While waiting for my starter of seared scallops, aerated cauliflower, carbonated green raisins, grapes and a whey emulsion, I sat sipping a crisp 2013 Sauvignon Blanc, watching the vines swaying hypnotically in the breeze beyond the glass walls.
This trip was all about tasting the unexpected, so instead of sticking with the a la carte menu I went with the ‘Trust the Chef’ option, leaving head chef Ben Day to create me a bespoke main course of flash-cooked red snapper with frozen peas and green strawberries.
This whole area is littered with fabulous restaurants, from the finer dining of the nearby five-star Pullman Bunker Bay Resort, to the down-home brasserie style of Morries, in Margaret River — the latter serving up comfort food like confit duck and pork hock terrine.
By the time I rocked up at Edwards Wines, I was letting out notches on my belt. Thankfully for my stomach, they don’t serve food here, but their wines were tasty nonetheless. Having introduced me to ‘Matilda’, the bright yellow biplane, Michael led me to the warehouse for an impromptu tasting. Despite trying my best to look like a connoisseur, I couldn’t quite bring myself to spit out any of the 2011 Chardonnay.
Fortunately, this place is not big on wine-tasting convention, as I found out when Michael introduced me to his brother, Christo — the viticulturalist here. From behind a cluster of vines appeared a board-shorts-wearing, baseball-capped surf dude in oversize shades who looked like he’d just stepped off the beach.
In truth, he probably had. While the brothers are deadly serious about making top-notch wines, part of Margaret River’s appeal is the quality of its surf. “When the waves are good it’s generally pretty quiet at the vineyard,” Christo admitted, with a glint in his eye. “Do you fancy getting wet?”
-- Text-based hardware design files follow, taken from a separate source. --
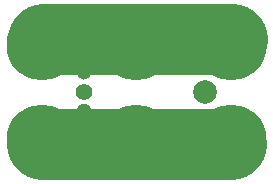
<source format=gbl>
%TF.GenerationSoftware,KiCad,Pcbnew,4.0.5-e0-6337~49~ubuntu16.04.1*%
%TF.CreationDate,2017-05-27T14:26:12-07:00*%
%TF.ProjectId,2x3-Vibe-Motor-TH,3278332D566962652D4D6F746F722D54,v1.1*%
%TF.FileFunction,Copper,L2,Bot,Signal*%
%FSLAX46Y46*%
G04 Gerber Fmt 4.6, Leading zero omitted, Abs format (unit mm)*
G04 Created by KiCad (PCBNEW 4.0.5-e0-6337~49~ubuntu16.04.1) date Sat May 27 14:26:12 2017*
%MOMM*%
%LPD*%
G01*
G04 APERTURE LIST*
%ADD10C,0.350000*%
%ADD11C,6.000000*%
%ADD12C,1.300000*%
%ADD13C,1.400000*%
%ADD14C,2.000000*%
%ADD15C,6.000000*%
%ADD16C,0.350000*%
G04 APERTURE END LIST*
D10*
D11*
X9908000Y-46202600D02*
X25908000Y-46202600D01*
X9958800Y-37339000D02*
X25958800Y-37339000D01*
D12*
X13483000Y-43422000D03*
D13*
X13483000Y-41772000D03*
D12*
X13483000Y-40122000D03*
D14*
X23683000Y-41772000D03*
D15*
X25908000Y-45847000D03*
X9908000Y-45847000D03*
X9908000Y-37847000D03*
X17908000Y-37847000D03*
X25908000Y-37847000D03*
X17908000Y-45847000D03*
D16*
X13483000Y-43422000D03*
X13483000Y-41772000D03*
X13483000Y-40122000D03*
X23683000Y-41772000D03*
X25908000Y-45847000D03*
X9908000Y-45847000D03*
X9908000Y-37847000D03*
X17908000Y-37847000D03*
X25908000Y-37847000D03*
X17908000Y-45847000D03*
M02*

</source>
After grabbing his mate ‘Burnsy’, who we found swigging a tinny while tidying the barn, we headed along to a nearby beach for a quick dip — or, in my case, a roll around in the waves before being spat out onto the beach like a drowned rat. It was invigorating, if somewhat embarrassing. Nevertheless it did give me an insight into the local hospitality, and a taste of the friendliness that was to come as I continued eating my way around WA.
On the menu over the next few days were farmed truffles (who knew that WA is the biggest exporter outside of Europe?), swims with dolphins and yet more food. By the time you read this, my waistline should have returned to normal.